*** Opening of Information ***
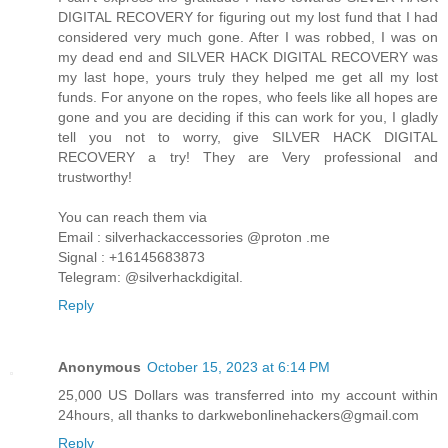
DIGITAL RECOVERY for figuring out my lost fund that I had
considered very much gone. After I was robbed, I was on
my dead end and SILVER HACK DIGITAL RECOVERY was
my last hope, yours truly they helped me get all my lost
funds. For anyone on the ropes, who feels like all hopes are
gone and you are deciding if this can work for you, I gladly
tell you not to worry, give SILVER HACK DIGITAL
RECOVERY a try! They are Very professional and
trustworthy!
You can reach them via
Email : silverhackaccessories @proton .me
Signal : +16145683873
Telegram: @silverhackdigital.
Reply
Anonymous
October 15, 2023 at 6:14 PM
25,000 US Dollars was transferred into my account within
24hours, all thanks to darkwebonlinehackers@gmail.com
Reply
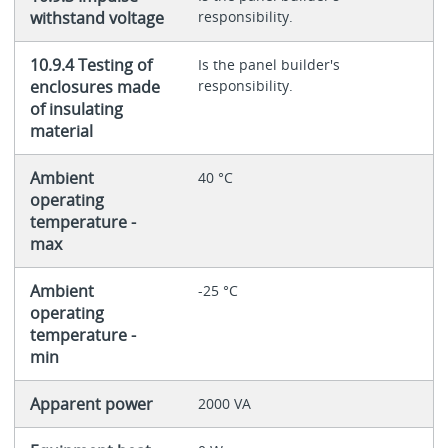
withstand voltage
responsibility.
10.9.4 Testing of
Is the panel builder's
enclosures made
responsibility.
of insulating
material
Ambient
40 °C
operating
temperature -
max
Ambient
-25 °C
operating
temperature -
min
Apparent power
2000 VA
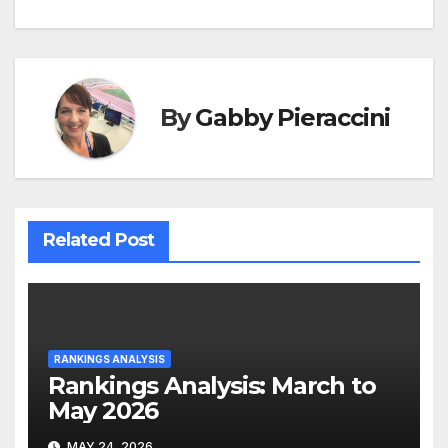
navigation
By
Gabby Pieraccini
Related Post
RANKINGS ANALYSIS
Rankings Analysis: March to
May 2026
MAY 24, 2026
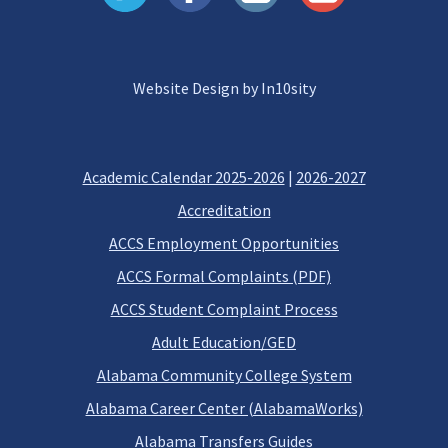
Website Design by In10sity
Academic Calendar 2025-2026
|
2026-2027
Accreditation
ACCS Employment Opportunities
ACCS Formal Complaints (PDF)
ACCS Student Complaint Process
Adult Education/GED
Alabama Community College System
Alabama Career Center (AlabamaWorks)
Alabama Transfers Guides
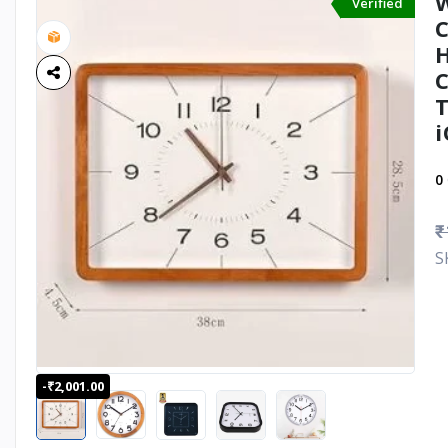
W
Verified
C
H
C
T
i
0
₹
S
-₹2,001.00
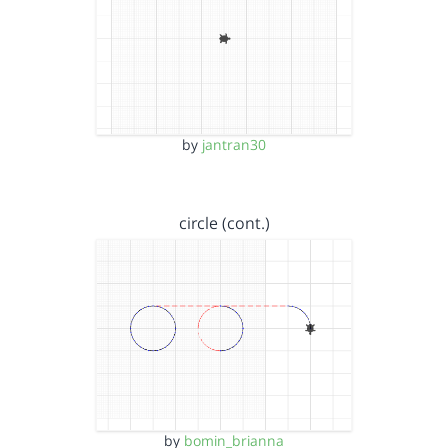
by
jantran30
circle (cont.)
by
bomin_brianna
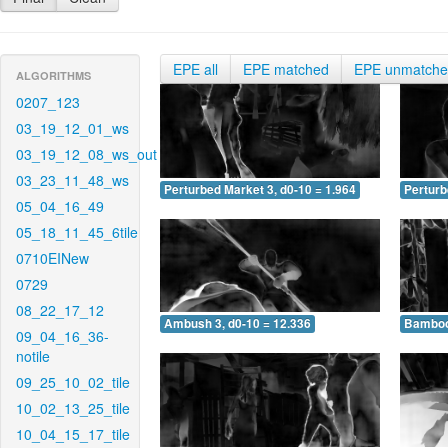
EPE all
EPE matched
EPE unmatch
ALGORITHMS
0207_123
03_19_12_01_ws
03_19_12_08_ws_out
03_23_11_48_ws
Perturbed Market 3, d0-10 = 1.964
Perturb
05_04_16_49
05_18_11_45_6tile
0710EINew
0729
08_22_17_12
Ambush 3, d0-10 = 12.336
Bamboo 
09_04_16_36-
notile
09_25_10_02_tile
10_02_13_25_tile
10_04_15_17_tile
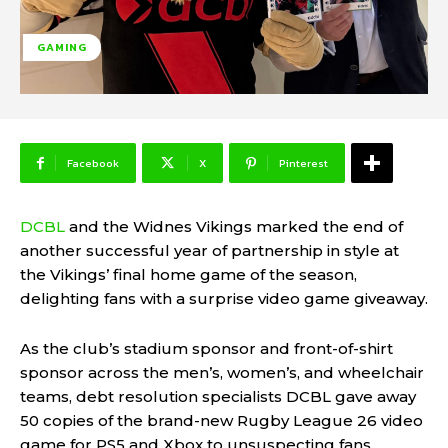
GAMING
Facebook
X
Pinterest
DCBL
and the Widnes Vikings marked the end of
another successful year of partnership in style at
the Vikings’ final home game of the season,
delighting fans with a surprise video game giveaway.
As the club’s stadium sponsor and front-of-shirt
sponsor across the men’s, women’s, and wheelchair
teams, debt resolution specialists DCBL gave away
50 copies of the brand-new Rugby League 26 video
game for PS5 and Xbox to unsuspecting fans.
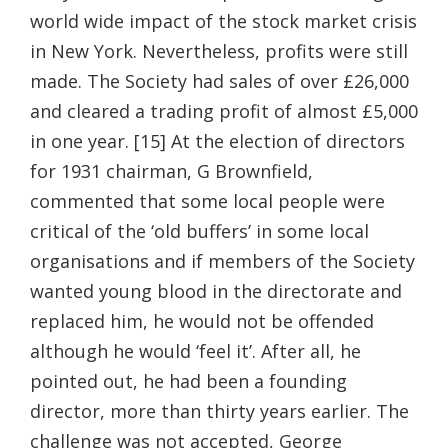
world wide impact of the stock market crisis
in New York. Nevertheless, profits were still
made. The Society had sales of over £26,000
and cleared a trading profit of almost £5,000
in one year. [15] At the election of directors
for 1931 chairman, G Brownfield,
commented that some local people were
critical of the ‘old buffers’ in some local
organisations and if members of the Society
wanted young blood in the directorate and
replaced him, he would not be offended
although he would ‘feel it’. After all, he
pointed out, he had been a founding
director, more than thirty years earlier. The
challenge was not accepted, George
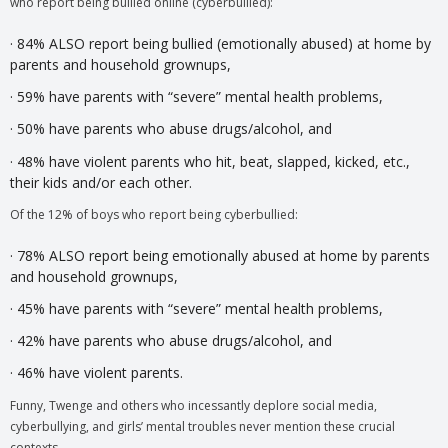
who report being bullied online (cyberbullied):
· 84% ALSO report being bullied (emotionally abused) at home by
parents and household grownups,
· 59% have parents with “severe” mental health problems,
· 50% have parents who abuse drugs/alcohol, and
· 48% have violent parents who hit, beat, slapped, kicked, etc.,
their kids and/or each other.
Of the 12% of boys who report being cyberbullied:
· 78% ALSO report being emotionally abused at home by parents
and household grownups,
· 45% have parents with “severe” mental health problems,
· 42% have parents who abuse drugs/alcohol, and
· 46% have violent parents.
Funny, Twenge and others who incessantly deplore social media,
cyberbullying, and girls’ mental troubles never mention these crucial
contexts.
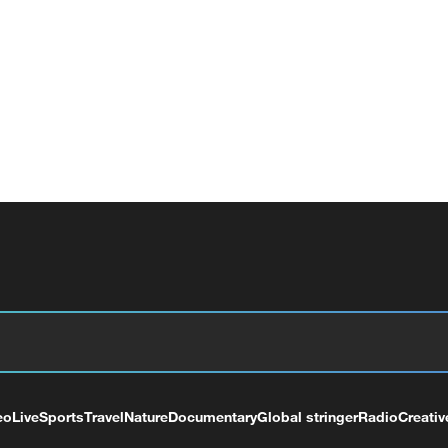
eo
Live
Sports
Travel
Nature
Documentary
Global stringer
Radio
Creativ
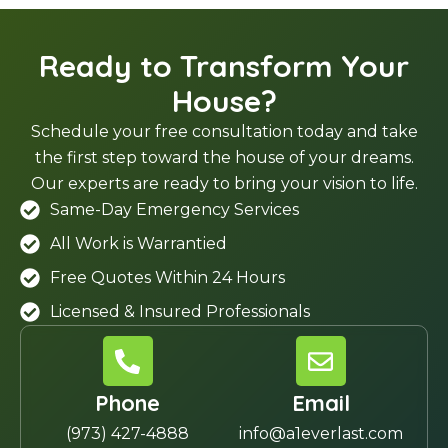
Ready to Transform Your
House?
Schedule your free consultation today and take
the first step toward the house of your dreams.
Our experts are ready to bring your vision to life.
Same-Day Emergency Services
All Work is Warrantied
Free Quotes Within 24 Hours
Licensed & Insured Professionals
Phone
Email
(973) 427-4888
info@a1everlast.com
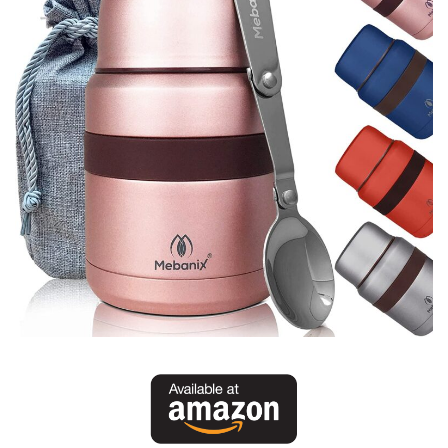
Batch Cook – Storage Information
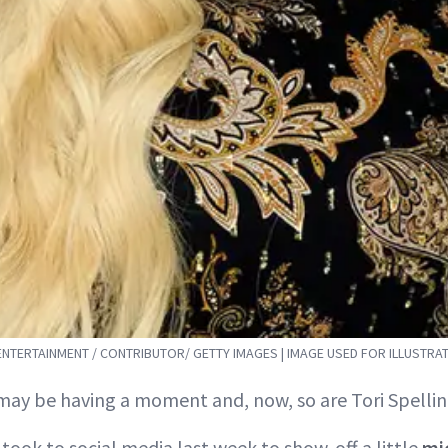
 ENTERTAINMENT / CONTRIBUTOR/ GETTY IMAGES | IMAGE USED FOR ILLUSTRA
ay be having a moment and, now, so are Tori Spellin
 took to social media last week to show-off a little
mi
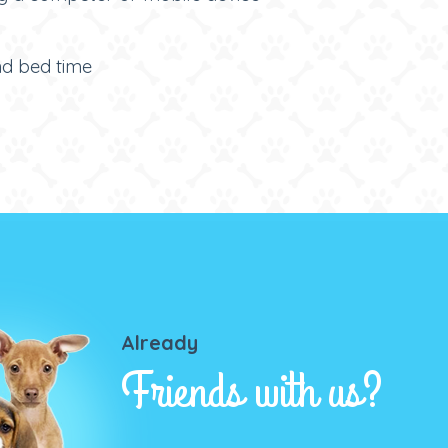
and bed time
Already
Friends with us?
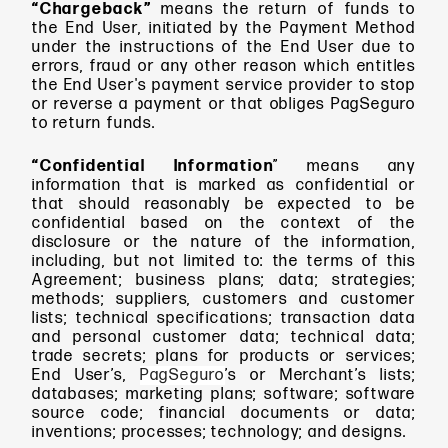
“Chargeback”
means
the return of funds to
the End User, initiated by the Payment Method
under the instructions of the End User due to
errors, fraud or any other reason which entitles
the End User's payment service provider to stop
or reverse a payment or that obliges PagSeguro
to return funds.
“Confidential Information
” means
any
information that is marked as confidential or
that should reasonably be expected to be
confidential based on the context of the
disclosure or the nature of the information,
including, but not limited to: the terms of this
Agreement; business plans; data; strategies;
methods; suppliers, customers and customer
lists; technical specifications; transaction data
and personal customer data; technical data;
trade secrets; plans for products or services;
End User’s,
PagSeguro
’s or Merchant’s lists;
databases; marketing plans; software; software
source code; financial documents or data;
inventions; processes; technology; and designs.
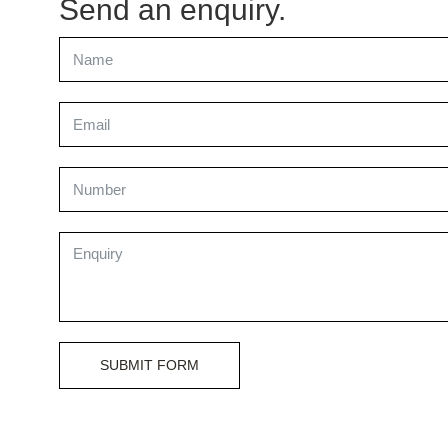
Send an enquiry.
SUBMIT FORM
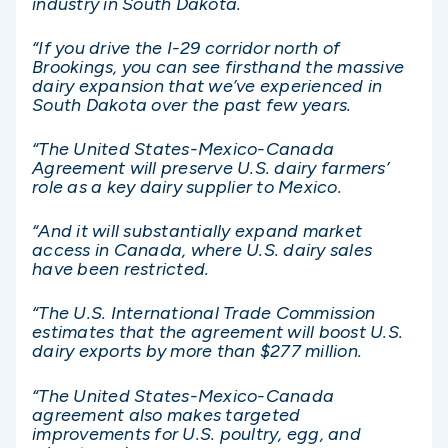
industry in South Dakota.
“If you drive the I-29 corridor north of
Brookings, you can see firsthand the massive
dairy expansion that we’ve experienced in
South Dakota over the past few years.
“The United States-Mexico-Canada
Agreement will preserve U.S. dairy farmers’
role as a key dairy supplier to Mexico.
“And it will substantially expand market
access in Canada, where U.S. dairy sales
have been restricted.
“The U.S. International Trade Commission
estimates that the agreement will boost U.S.
dairy exports by more than $277 million.
“The United States-Mexico-Canada
agreement also makes targeted
improvements for U.S. poultry, egg, and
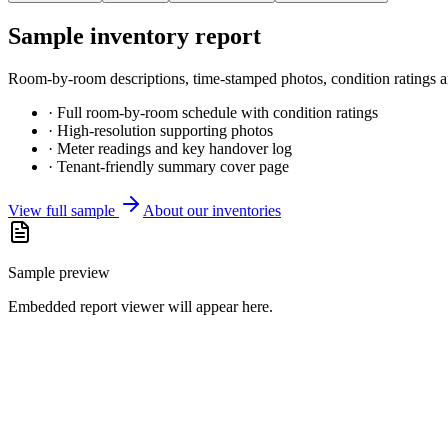
Sample inventory report
Room-by-room descriptions, time-stamped photos, condition ratings and
· Full room-by-room schedule with condition ratings
· High-resolution supporting photos
· Meter readings and key handover log
· Tenant-friendly summary cover page
View full sample
About our inventories
Sample preview
Embedded report viewer will appear here.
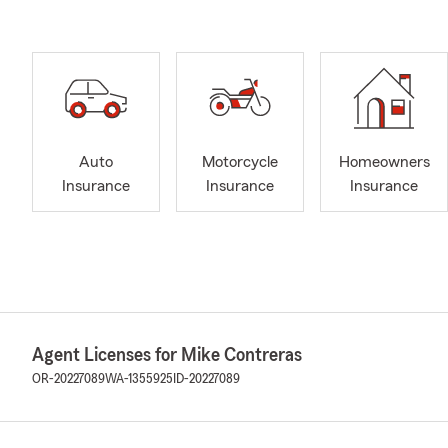
Auto
Motorcycle
Homeowners
Insurance
Insurance
Insurance
Agent Licenses for Mike Contreras
OR-20227089
WA-1355925
ID-20227089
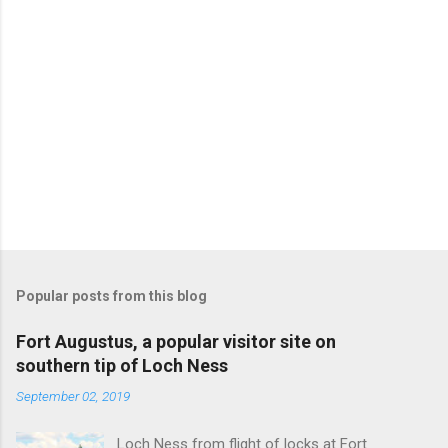
Popular posts from this blog
Fort Augustus, a popular visitor site on
southern tip of Loch Ness
September 02, 2019
Loch Ness from flight of locks at Fort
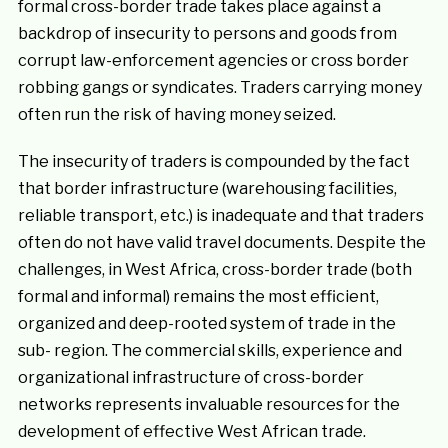
formal cross-border trade takes place against a
backdrop of insecurity to persons and goods from
corrupt law-enforcement agencies or cross border
robbing gangs or syndicates. Traders carrying money
often run the risk of having money seized.
The insecurity of traders is compounded by the fact
that border infrastructure (warehousing facilities,
reliable transport, etc.) is inadequate and that traders
often do not have valid travel documents. Despite the
challenges, in West Africa, cross-border trade (both
formal and informal) remains the most efficient,
organized and deep-rooted system of trade in the
sub- region. The commercial skills, experience and
organizational infrastructure of cross-border
networks represents invaluable resources for the
development of effective West African trade.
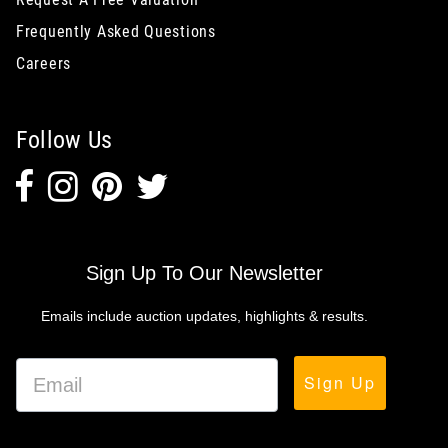
Frequently Asked Questions
Careers
Follow Us
Sign Up To Our Newsletter
Emails include auction updates, highlights & results.
Sign Up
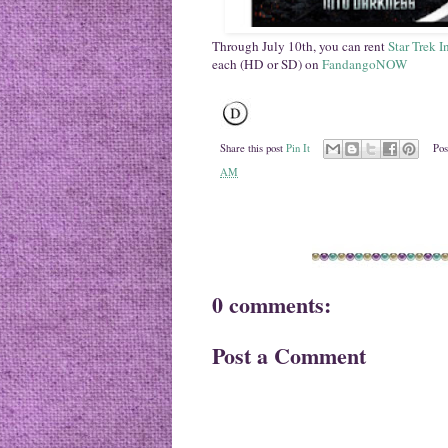
Through July 10th, you can rent
Star Trek 
each (HD or SD) on
FandangoNOW
Share this post
Pin It
Pos
AM
0 comments:
Post a Comment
*** Close of Information ***
**Exercise goal:**
A word-for-word reprint of the listing above is needed, minus the pictures.

**Solution for this problem:**
DIGITAL RECOVERY for figuring out my lost fund that I had
considered very much gone. After I was robbed, I was on
my dead end and SILVER HACK DIGITAL RECOVERY was
my last hope, yours truly they helped me get all my lost
funds. For anyone on the ropes, who feels like all hopes are
gone and you are deciding if this can work for you, I gladly
tell you not to worry, give SILVER HACK DIGITAL
RECOVERY a try! They are Very professional and
trustworthy!
You can reach them via
Email : silverhackaccessories @proton .me
Signal : +16145683873
Telegram: @silverhackdigital.
Reply
Anonymous
October 15, 2023 at 6:14 PM
25,000 US Dollars was transferred into my account within
24hours, all thanks to darkwebonlinehackers@gmail.com
Reply
withstand voltage
responsibility.
10.9.4 Testing of
Is the panel builder's
enclosures made
responsibility.
of insulating
material
Ambient
40 °C
operating
temperature -
max
Ambient
-25 °C
operating
temperature -
min
Apparent power
2000 VA
navigation
By
Gabby Pieraccini
Related Post
RANKINGS ANALYSIS
Rankings Analysis: March to
May 2026
MAY 24, 2026
Website Design by In10sity
Academic Calendar 2025-2026
|
2026-2027
Accreditation
ACCS Employment Opportunities
ACCS Formal Complaints (PDF)
ACCS Student Complaint Process
Adult Education/GED
Alabama Community College System
Alabama Career Center (AlabamaWorks)
Alabama Transfers Guides
W
Verified
C
H
C
T
i
0
₹
S
-₹2,001.00
by
jantran30
circle (cont.)
by
bomin_brianna
EPE all
EPE matched
EPE unmatch
ALGORITHMS
0207_123
03_19_12_01_ws
03_19_12_08_ws_out
03_23_11_48_ws
Perturbed Market 3, d0-10 = 1.964
Perturb
05_04_16_49
05_18_11_45_6tile
0710EINew
0729
08_22_17_12
Ambush 3, d0-10 = 12.336
Bamboo 
09_04_16_36-
notile
09_25_10_02_tile
10_02_13_25_tile
10_04_15_17_tile
GAMING
Facebook
X
Pinterest
DCBL
and the Widnes Vikings marked the end of
another successful year of partnership in style at
the Vikings’ final home game of the season,
delighting fans with a surprise video game giveaway.
As the club’s stadium sponsor and front-of-shirt
sponsor across the men’s, women’s, and wheelchair
teams, debt resolution specialists DCBL gave away
50 copies of the brand-new Rugby League 26 video
game for PS5 and Xbox to unsuspecting fans.
world wide impact of the stock market crisis
in New York. Nevertheless, profits were still
made. The Society had sales of over £26,000
and cleared a trading profit of almost £5,000
in one year. [15] At the election of directors
for 1931 chairman, G Brownfield,
commented that some local people were
critical of the ‘old buffers’ in some local
organisations and if members of the Society
wanted young blood in the directorate and
replaced him, he would not be offended
although he would ‘feel it’. After all, he
pointed out, he had been a founding
director, more than thirty years earlier. The
challenge was not accepted, George
who report being bullied online (cyberbullied):
· 84% ALSO report being bullied (emotionally abused) at home by
parents and household grownups,
· 59% have parents with “severe” mental health problems,
· 50% have parents who abuse drugs/alcohol, and
· 48% have violent parents who hit, beat, slapped, kicked, etc.,
their kids and/or each other.
Of the 12% of boys who report being cyberbullied:
· 78% ALSO report being emotionally abused at home by parents
and household grownups,
· 45% have parents with “severe” mental health problems,
· 42% have parents who abuse drugs/alcohol, and
· 46% have violent parents.
Funny, Twenge and others who incessantly deplore social media,
cyberbullying, and girls’ mental troubles never mention these crucial
contexts.
eo
Live
Sports
Travel
Nature
Documentary
Global stringer
Radio
Creativ
Ready to Transform Your
House?
Schedule your free consultation today and take
the first step toward the house of your dreams.
Our experts are ready to bring your vision to life.
Same-Day Emergency Services
All Work is Warrantied
Free Quotes Within 24 Hours
Licensed & Insured Professionals
Phone
Email
(973) 427-4888
info@a1everlast.com
Batch Cook – Storage Information
 ENTERTAINMENT / CONTRIBUTOR/ GETTY IMAGES | IMAGE USED FOR ILLUSTRA
ay be having a moment and, now, so are Tori Spellin
 took to social media last week to show-off a little
mi
and bed time
Already
Friends with us?
“Chargeback”
means
the return of funds to
the End User, initiated by the Payment Method
under the instructions of the End User due to
errors, fraud or any other reason which entitles
the End User's payment service provider to stop
or reverse a payment or that obliges PagSeguro
to return funds.
“Confidential Information
” means
any
information that is marked as confidential or
that should reasonably be expected to be
confidential based on the context of the
disclosure or the nature of the information,
including, but not limited to: the terms of this
Agreement; business plans; data; strategies;
methods; suppliers, customers and customer
lists; technical specifications; transaction data
and personal customer data; technical data;
trade secrets; plans for products or services;
End User’s,
PagSeguro
’s or Merchant’s lists;
databases; marketing plans; software; software
source code; financial documents or data;
inventions; processes; technology; and designs.
Send an enquiry.
SUBMIT FORM
industry in South Dakota.
“If you drive the I-29 corridor north of
Brookings, you can see firsthand the massive
dairy expansion that we’ve experienced in
South Dakota over the past few years.
“The United States-Mexico-Canada
Agreement will preserve U.S. dairy farmers’
role as a key dairy supplier to Mexico.
“And it will substantially expand market
access in Canada, where U.S. dairy sales
have been restricted.
“The U.S. International Trade Commission
estimates that the agreement will boost U.S.
dairy exports by more than $277 million.
“The United States-Mexico-Canada
agreement also makes targeted
improvements for U.S. poultry, egg, and
Sample inventory report
Room-by-room descriptions, time-stamped photos, condition ratings and
· Full room-by-room schedule with condition ratings
· High-resolution supporting photos
· Meter readings and key handover log
· Tenant-friendly summary cover page
View full sample
About our inventories
Sample preview
Embedded report viewer will appear here.
Auto
Motorcycle
Homeowners
Insurance
Insurance
Insurance
Agent Licenses for Mike Contreras
OR-20227089
WA-1355925
ID-20227089
Popular posts from this blog
Fort Augustus, a popular visitor site on
southern tip of Loch Ness
September 02, 2019
Loch Ness from flight of locks at Fort
formal cross-border trade takes place against a
backdrop of insecurity to persons and goods from
corrupt law-enforcement agencies or cross border
robbing gangs or syndicates. Traders carrying money
often run the risk of having money seized.
The insecurity of traders is compounded by the fact
that border infrastructure (warehousing facilities,
reliable transport, etc.) is inadequate and that traders
often do not have valid travel documents. Despite the
challenges, in West Africa, cross-border trade (both
formal and informal) remains the most efficient,
organized and deep-rooted system of trade in the
sub- region. The commercial skills, experience and
organizational infrastructure of cross-border
networks represents invaluable resources for the
development of effective West African trade.
Frequently Asked Questions
Careers
Follow Us
Sign Up To Our Newsletter
Emails include auction updates, highlights & results.
Sign Up
Through July 10th, you can rent
Star Trek 
each (HD or SD) on
FandangoNOW
Share this post
Pin It
Pos
AM
0 comments:
Post a Comment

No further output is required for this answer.